* [RAW DATA]

══════════════════════════════

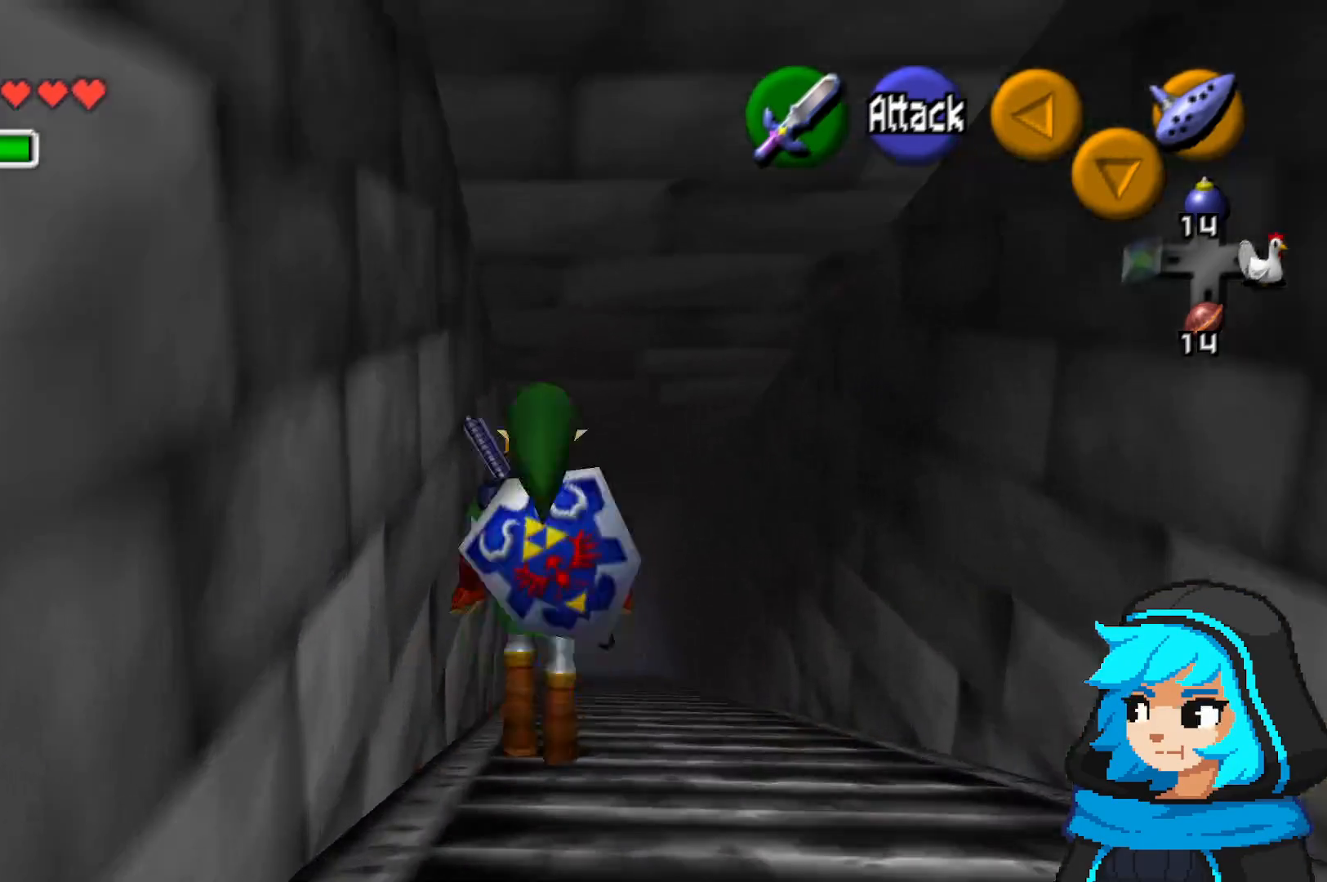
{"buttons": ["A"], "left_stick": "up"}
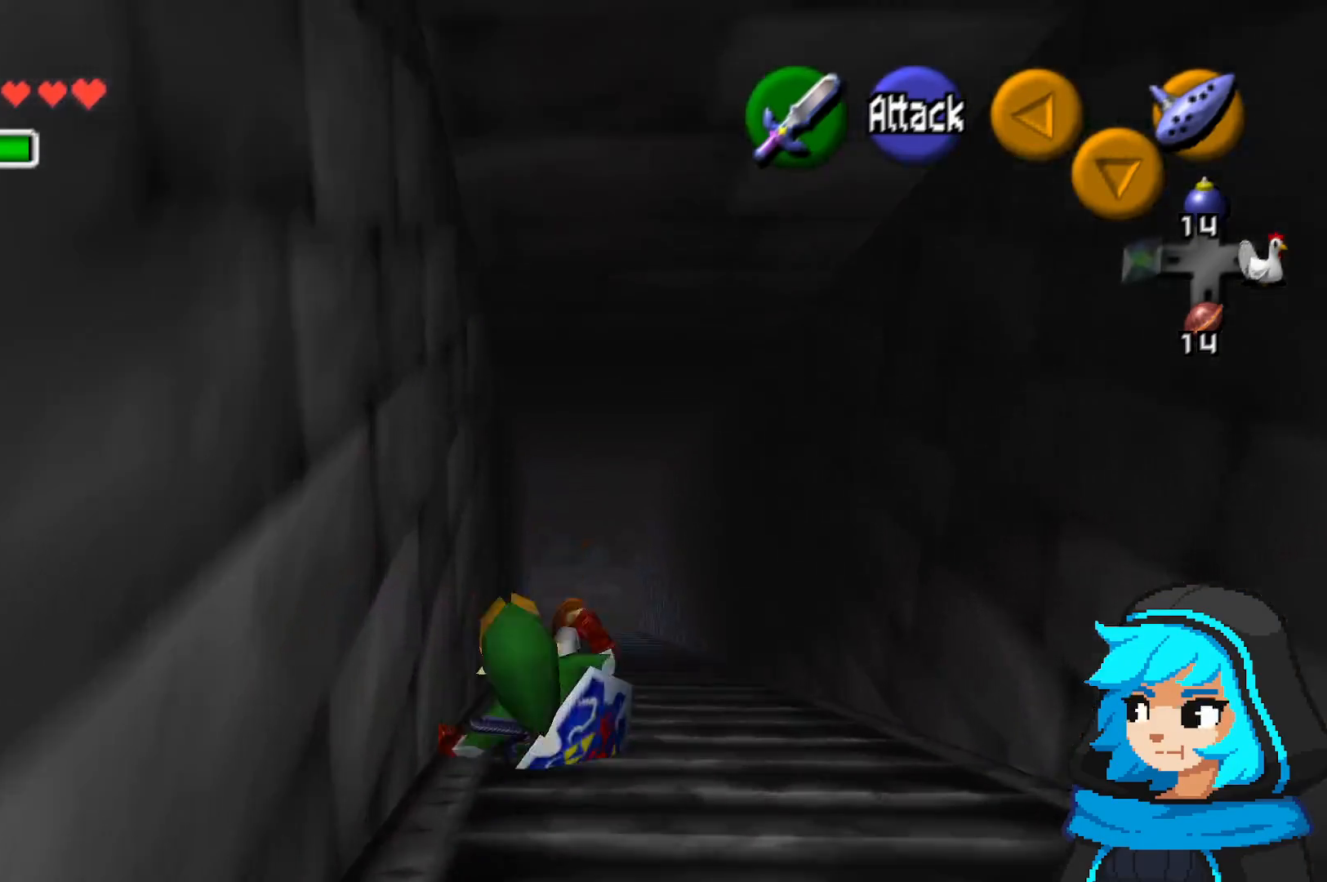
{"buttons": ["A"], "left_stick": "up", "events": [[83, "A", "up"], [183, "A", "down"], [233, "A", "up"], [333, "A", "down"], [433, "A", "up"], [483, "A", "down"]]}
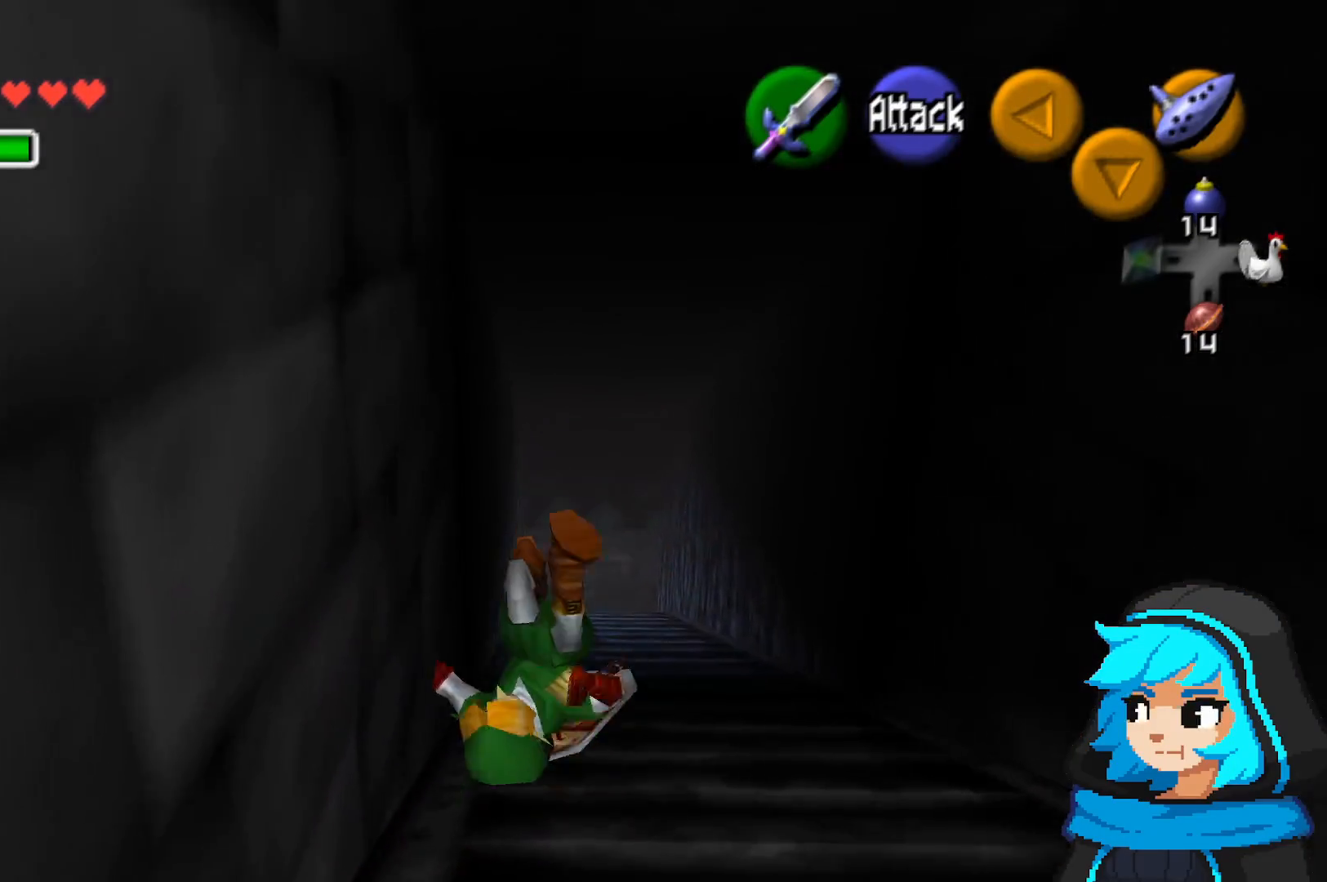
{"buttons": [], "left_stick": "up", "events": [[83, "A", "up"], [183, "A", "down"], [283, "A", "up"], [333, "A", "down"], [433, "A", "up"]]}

══════════════════════════════

* [ACTIVITY]
Output the data exactly as it is, with the pictures dropped.

* [ANSWER SPACE]
{"buttons": ["A"], "left_stick": "up"}
{"buttons": ["A"], "left_stick": "up", "events": [[83, "A", "up"], [183, "A", "down"], [233, "A", "up"], [333, "A", "down"], [433, "A", "up"], [483, "A", "down"]]}
{"buttons": [], "left_stick": "up", "events": [[83, "A", "up"], [183, "A", "down"], [283, "A", "up"], [333, "A", "down"], [433, "A", "up"]]}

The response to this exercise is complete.